## Job
Set the data down again, exactly as it reads, but without the pictures.

[Electronic design automation data]
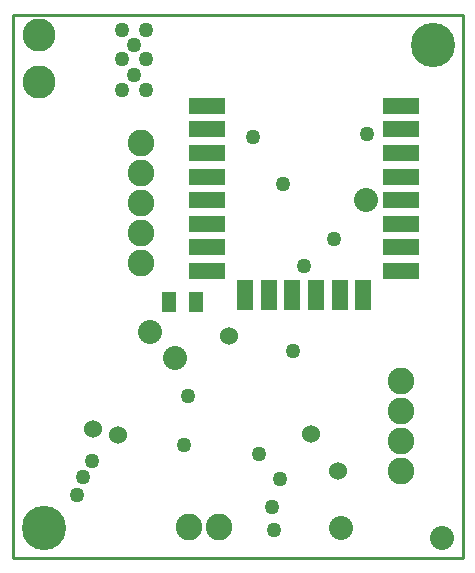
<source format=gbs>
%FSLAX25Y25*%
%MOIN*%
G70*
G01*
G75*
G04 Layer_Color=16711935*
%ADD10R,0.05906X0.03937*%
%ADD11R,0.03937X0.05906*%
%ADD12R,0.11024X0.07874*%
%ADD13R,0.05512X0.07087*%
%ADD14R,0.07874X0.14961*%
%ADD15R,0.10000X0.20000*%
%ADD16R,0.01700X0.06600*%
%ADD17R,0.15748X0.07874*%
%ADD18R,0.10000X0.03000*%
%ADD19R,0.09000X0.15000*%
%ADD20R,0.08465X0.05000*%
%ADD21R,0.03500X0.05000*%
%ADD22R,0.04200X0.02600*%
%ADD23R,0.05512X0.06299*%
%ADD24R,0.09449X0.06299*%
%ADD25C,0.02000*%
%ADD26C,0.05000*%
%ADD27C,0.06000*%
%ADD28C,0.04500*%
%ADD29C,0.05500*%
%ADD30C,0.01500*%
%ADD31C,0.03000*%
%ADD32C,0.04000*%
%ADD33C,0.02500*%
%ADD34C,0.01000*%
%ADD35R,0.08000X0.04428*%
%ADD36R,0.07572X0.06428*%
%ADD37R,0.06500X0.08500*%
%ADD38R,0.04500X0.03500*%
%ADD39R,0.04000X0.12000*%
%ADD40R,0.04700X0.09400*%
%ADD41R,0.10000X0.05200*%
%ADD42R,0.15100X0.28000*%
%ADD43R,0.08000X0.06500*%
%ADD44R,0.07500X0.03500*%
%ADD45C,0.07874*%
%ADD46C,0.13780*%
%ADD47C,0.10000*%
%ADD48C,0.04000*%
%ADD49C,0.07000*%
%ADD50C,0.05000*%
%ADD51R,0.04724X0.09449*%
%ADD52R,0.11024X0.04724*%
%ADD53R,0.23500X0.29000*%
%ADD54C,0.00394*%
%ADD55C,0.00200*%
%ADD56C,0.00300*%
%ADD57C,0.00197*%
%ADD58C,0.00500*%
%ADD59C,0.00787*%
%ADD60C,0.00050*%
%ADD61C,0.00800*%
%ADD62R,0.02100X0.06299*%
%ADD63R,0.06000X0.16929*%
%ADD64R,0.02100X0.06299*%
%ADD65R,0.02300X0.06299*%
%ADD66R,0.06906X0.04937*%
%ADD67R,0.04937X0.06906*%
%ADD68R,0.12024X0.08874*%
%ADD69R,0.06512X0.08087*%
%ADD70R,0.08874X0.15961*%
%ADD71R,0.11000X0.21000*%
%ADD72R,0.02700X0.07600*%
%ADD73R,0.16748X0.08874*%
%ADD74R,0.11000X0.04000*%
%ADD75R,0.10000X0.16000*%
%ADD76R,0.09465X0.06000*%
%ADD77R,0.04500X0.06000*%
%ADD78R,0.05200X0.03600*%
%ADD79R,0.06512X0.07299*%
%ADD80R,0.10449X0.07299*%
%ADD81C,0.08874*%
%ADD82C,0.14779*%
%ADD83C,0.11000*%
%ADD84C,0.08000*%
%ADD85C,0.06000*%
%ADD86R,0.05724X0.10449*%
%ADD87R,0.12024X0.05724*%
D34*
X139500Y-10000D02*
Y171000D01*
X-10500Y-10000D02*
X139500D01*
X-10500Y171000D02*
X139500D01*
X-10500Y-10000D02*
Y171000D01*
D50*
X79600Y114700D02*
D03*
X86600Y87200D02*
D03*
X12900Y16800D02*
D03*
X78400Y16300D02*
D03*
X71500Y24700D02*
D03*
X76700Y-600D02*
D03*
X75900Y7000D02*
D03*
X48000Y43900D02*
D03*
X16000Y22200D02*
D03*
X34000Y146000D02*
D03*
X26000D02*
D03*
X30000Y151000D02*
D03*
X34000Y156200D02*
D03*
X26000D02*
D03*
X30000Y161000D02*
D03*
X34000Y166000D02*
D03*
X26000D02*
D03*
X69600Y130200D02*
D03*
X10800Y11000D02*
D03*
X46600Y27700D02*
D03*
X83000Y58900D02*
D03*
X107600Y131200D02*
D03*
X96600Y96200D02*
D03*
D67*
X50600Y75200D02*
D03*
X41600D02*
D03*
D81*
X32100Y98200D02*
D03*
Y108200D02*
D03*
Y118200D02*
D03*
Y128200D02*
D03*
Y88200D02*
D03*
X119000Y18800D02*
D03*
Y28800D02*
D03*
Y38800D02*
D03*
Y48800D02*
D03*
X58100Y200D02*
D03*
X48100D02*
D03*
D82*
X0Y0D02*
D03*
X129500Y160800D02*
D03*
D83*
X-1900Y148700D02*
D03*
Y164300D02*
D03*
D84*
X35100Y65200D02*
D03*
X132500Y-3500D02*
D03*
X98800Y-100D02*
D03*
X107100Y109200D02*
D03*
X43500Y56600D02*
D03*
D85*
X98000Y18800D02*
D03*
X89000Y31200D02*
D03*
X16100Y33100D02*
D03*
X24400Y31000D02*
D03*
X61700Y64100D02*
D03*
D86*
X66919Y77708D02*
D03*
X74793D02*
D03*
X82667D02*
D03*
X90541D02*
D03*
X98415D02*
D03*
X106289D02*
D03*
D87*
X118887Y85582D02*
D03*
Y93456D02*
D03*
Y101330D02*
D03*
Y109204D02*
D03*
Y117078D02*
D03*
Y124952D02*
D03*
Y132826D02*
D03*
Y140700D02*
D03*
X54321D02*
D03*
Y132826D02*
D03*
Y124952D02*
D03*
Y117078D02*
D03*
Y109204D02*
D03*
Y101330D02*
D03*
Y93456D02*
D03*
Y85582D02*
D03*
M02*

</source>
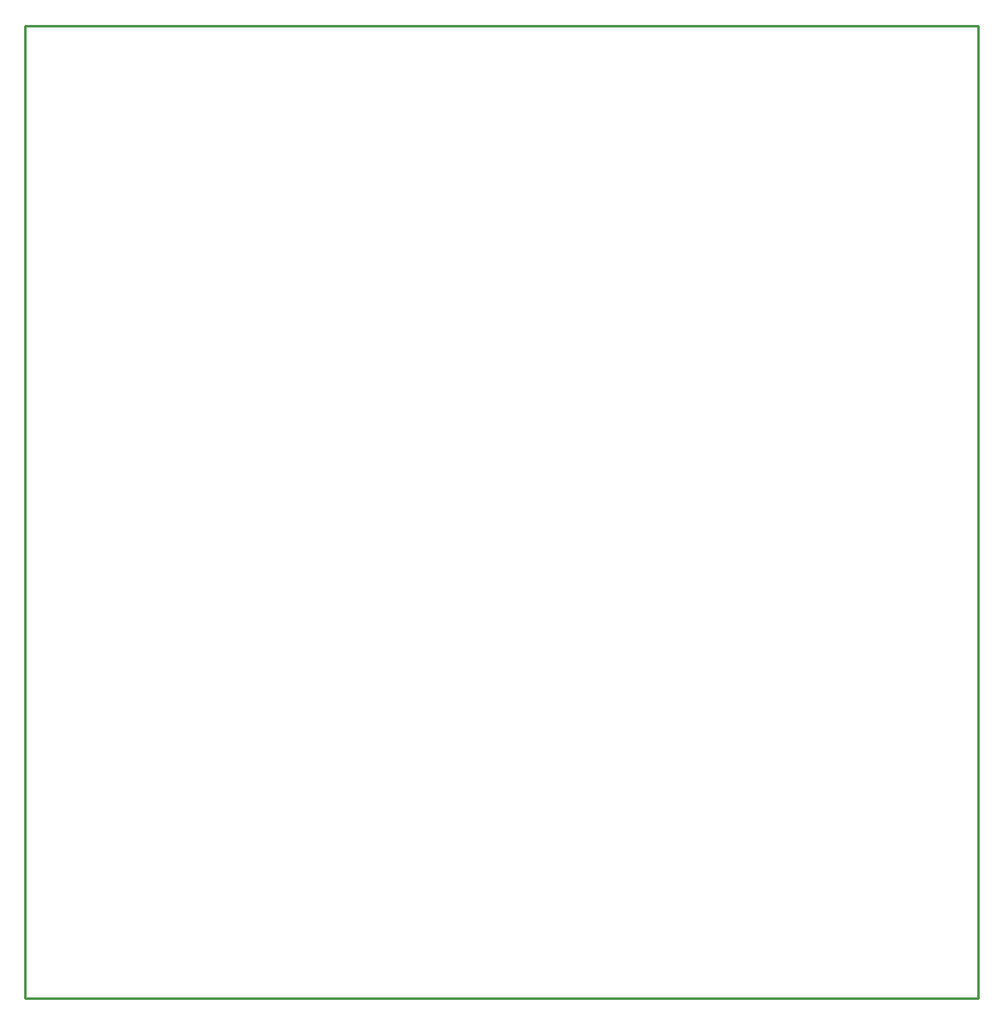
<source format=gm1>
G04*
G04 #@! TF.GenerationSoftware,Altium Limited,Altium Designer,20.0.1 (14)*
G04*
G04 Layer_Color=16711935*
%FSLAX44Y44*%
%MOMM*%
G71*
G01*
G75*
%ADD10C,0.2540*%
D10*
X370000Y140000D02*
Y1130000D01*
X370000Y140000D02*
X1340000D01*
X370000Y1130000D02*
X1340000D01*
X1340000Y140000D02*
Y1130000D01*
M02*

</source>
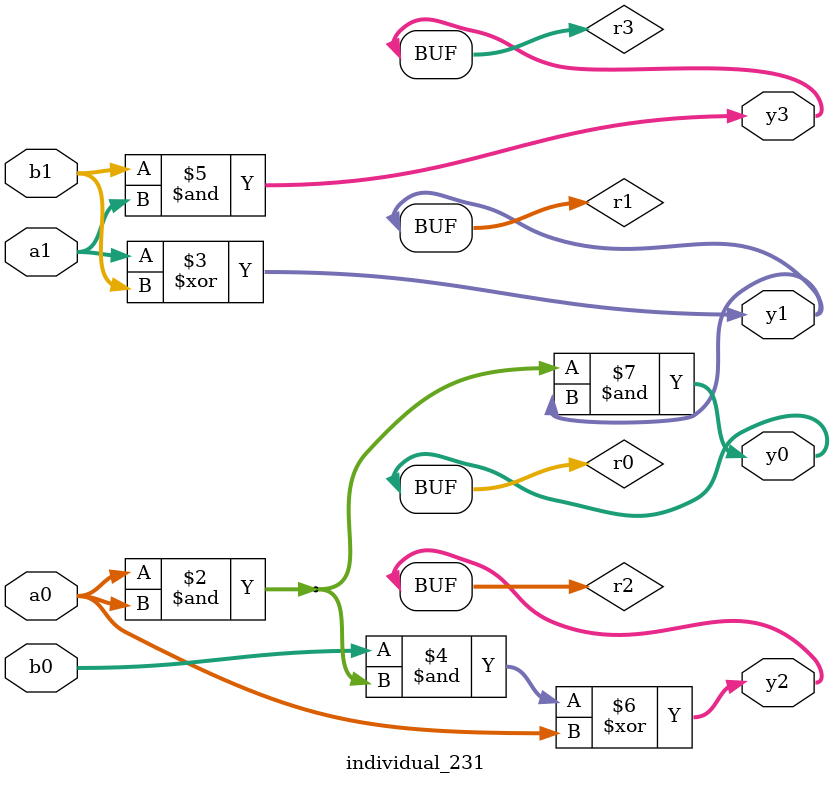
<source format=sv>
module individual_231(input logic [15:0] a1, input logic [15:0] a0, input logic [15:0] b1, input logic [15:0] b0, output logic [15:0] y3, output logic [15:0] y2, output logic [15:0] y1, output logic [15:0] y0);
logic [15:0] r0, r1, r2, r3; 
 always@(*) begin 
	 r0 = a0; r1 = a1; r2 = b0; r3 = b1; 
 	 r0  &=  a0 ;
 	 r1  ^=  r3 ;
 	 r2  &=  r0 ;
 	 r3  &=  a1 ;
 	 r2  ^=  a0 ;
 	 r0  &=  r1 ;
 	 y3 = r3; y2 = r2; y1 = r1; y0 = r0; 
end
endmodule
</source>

## Task result
<source format=gbs>
%FSLAX25Y25*%
%MOIN*%
G70*
G01*
G75*
G04 Layer_Color=16711935*
%ADD10R,0.05906X0.03937*%
%ADD11R,0.03937X0.05906*%
%ADD12R,0.11024X0.07874*%
%ADD13R,0.05512X0.07087*%
%ADD14R,0.07874X0.14961*%
%ADD15R,0.10000X0.20000*%
%ADD16R,0.01700X0.06600*%
%ADD17R,0.15748X0.07874*%
%ADD18R,0.10000X0.03000*%
%ADD19R,0.09000X0.15000*%
%ADD20R,0.08465X0.05000*%
%ADD21R,0.03500X0.05000*%
%ADD22R,0.04200X0.02600*%
%ADD23R,0.05512X0.06299*%
%ADD24R,0.09449X0.06299*%
%ADD25C,0.02000*%
%ADD26C,0.05000*%
%ADD27C,0.06000*%
%ADD28C,0.04500*%
%ADD29C,0.05500*%
%ADD30C,0.01500*%
%ADD31C,0.03000*%
%ADD32C,0.04000*%
%ADD33C,0.02500*%
%ADD34C,0.01000*%
%ADD35R,0.08000X0.04428*%
%ADD36R,0.07572X0.06428*%
%ADD37R,0.06500X0.08500*%
%ADD38R,0.04500X0.03500*%
%ADD39R,0.04000X0.12000*%
%ADD40R,0.04700X0.09400*%
%ADD41R,0.10000X0.05200*%
%ADD42R,0.15100X0.28000*%
%ADD43R,0.08000X0.06500*%
%ADD44R,0.07500X0.03500*%
%ADD45C,0.07874*%
%ADD46C,0.13780*%
%ADD47C,0.10000*%
%ADD48C,0.04000*%
%ADD49C,0.07000*%
%ADD50C,0.05000*%
%ADD51R,0.04724X0.09449*%
%ADD52R,0.11024X0.04724*%
%ADD53R,0.23500X0.29000*%
%ADD54C,0.00394*%
%ADD55C,0.00200*%
%ADD56C,0.00300*%
%ADD57C,0.00197*%
%ADD58C,0.00500*%
%ADD59C,0.00787*%
%ADD60C,0.00050*%
%ADD61C,0.00800*%
%ADD62R,0.02100X0.06299*%
%ADD63R,0.06000X0.16929*%
%ADD64R,0.02100X0.06299*%
%ADD65R,0.02300X0.06299*%
%ADD66R,0.06906X0.04937*%
%ADD67R,0.04937X0.06906*%
%ADD68R,0.12024X0.08874*%
%ADD69R,0.06512X0.08087*%
%ADD70R,0.08874X0.15961*%
%ADD71R,0.11000X0.21000*%
%ADD72R,0.02700X0.07600*%
%ADD73R,0.16748X0.08874*%
%ADD74R,0.11000X0.04000*%
%ADD75R,0.10000X0.16000*%
%ADD76R,0.09465X0.06000*%
%ADD77R,0.04500X0.06000*%
%ADD78R,0.05200X0.03600*%
%ADD79R,0.06512X0.07299*%
%ADD80R,0.10449X0.07299*%
%ADD81C,0.08874*%
%ADD82C,0.14779*%
%ADD83C,0.11000*%
%ADD84C,0.08000*%
%ADD85C,0.06000*%
%ADD86R,0.05724X0.10449*%
%ADD87R,0.12024X0.05724*%
D34*
X139500Y-10000D02*
Y171000D01*
X-10500Y-10000D02*
X139500D01*
X-10500Y171000D02*
X139500D01*
X-10500Y-10000D02*
Y171000D01*
D50*
X79600Y114700D02*
D03*
X86600Y87200D02*
D03*
X12900Y16800D02*
D03*
X78400Y16300D02*
D03*
X71500Y24700D02*
D03*
X76700Y-600D02*
D03*
X75900Y7000D02*
D03*
X48000Y43900D02*
D03*
X16000Y22200D02*
D03*
X34000Y146000D02*
D03*
X26000D02*
D03*
X30000Y151000D02*
D03*
X34000Y156200D02*
D03*
X26000D02*
D03*
X30000Y161000D02*
D03*
X34000Y166000D02*
D03*
X26000D02*
D03*
X69600Y130200D02*
D03*
X10800Y11000D02*
D03*
X46600Y27700D02*
D03*
X83000Y58900D02*
D03*
X107600Y131200D02*
D03*
X96600Y96200D02*
D03*
D67*
X50600Y75200D02*
D03*
X41600D02*
D03*
D81*
X32100Y98200D02*
D03*
Y108200D02*
D03*
Y118200D02*
D03*
Y128200D02*
D03*
Y88200D02*
D03*
X119000Y18800D02*
D03*
Y28800D02*
D03*
Y38800D02*
D03*
Y48800D02*
D03*
X58100Y200D02*
D03*
X48100D02*
D03*
D82*
X0Y0D02*
D03*
X129500Y160800D02*
D03*
D83*
X-1900Y148700D02*
D03*
Y164300D02*
D03*
D84*
X35100Y65200D02*
D03*
X132500Y-3500D02*
D03*
X98800Y-100D02*
D03*
X107100Y109200D02*
D03*
X43500Y56600D02*
D03*
D85*
X98000Y18800D02*
D03*
X89000Y31200D02*
D03*
X16100Y33100D02*
D03*
X24400Y31000D02*
D03*
X61700Y64100D02*
D03*
D86*
X66919Y77708D02*
D03*
X74793D02*
D03*
X82667D02*
D03*
X90541D02*
D03*
X98415D02*
D03*
X106289D02*
D03*
D87*
X118887Y85582D02*
D03*
Y93456D02*
D03*
Y101330D02*
D03*
Y109204D02*
D03*
Y117078D02*
D03*
Y124952D02*
D03*
Y132826D02*
D03*
Y140700D02*
D03*
X54321D02*
D03*
Y132826D02*
D03*
Y124952D02*
D03*
Y117078D02*
D03*
Y109204D02*
D03*
Y101330D02*
D03*
Y93456D02*
D03*
Y85582D02*
D03*
M02*

</source>
<source format=gm1>
G04*
G04 #@! TF.GenerationSoftware,Altium Limited,Altium Designer,20.0.1 (14)*
G04*
G04 Layer_Color=16711935*
%FSLAX44Y44*%
%MOMM*%
G71*
G01*
G75*
%ADD10C,0.2540*%
D10*
X370000Y140000D02*
Y1130000D01*
X370000Y140000D02*
X1340000D01*
X370000Y1130000D02*
X1340000D01*
X1340000Y140000D02*
Y1130000D01*
M02*

</source>
<source format=sv>
module individual_231(input logic [15:0] a1, input logic [15:0] a0, input logic [15:0] b1, input logic [15:0] b0, output logic [15:0] y3, output logic [15:0] y2, output logic [15:0] y1, output logic [15:0] y0);
logic [15:0] r0, r1, r2, r3; 
 always@(*) begin 
	 r0 = a0; r1 = a1; r2 = b0; r3 = b1; 
 	 r0  &=  a0 ;
 	 r1  ^=  r3 ;
 	 r2  &=  r0 ;
 	 r3  &=  a1 ;
 	 r2  ^=  a0 ;
 	 r0  &=  r1 ;
 	 y3 = r3; y2 = r2; y1 = r1; y0 = r0; 
end
endmodule
</source>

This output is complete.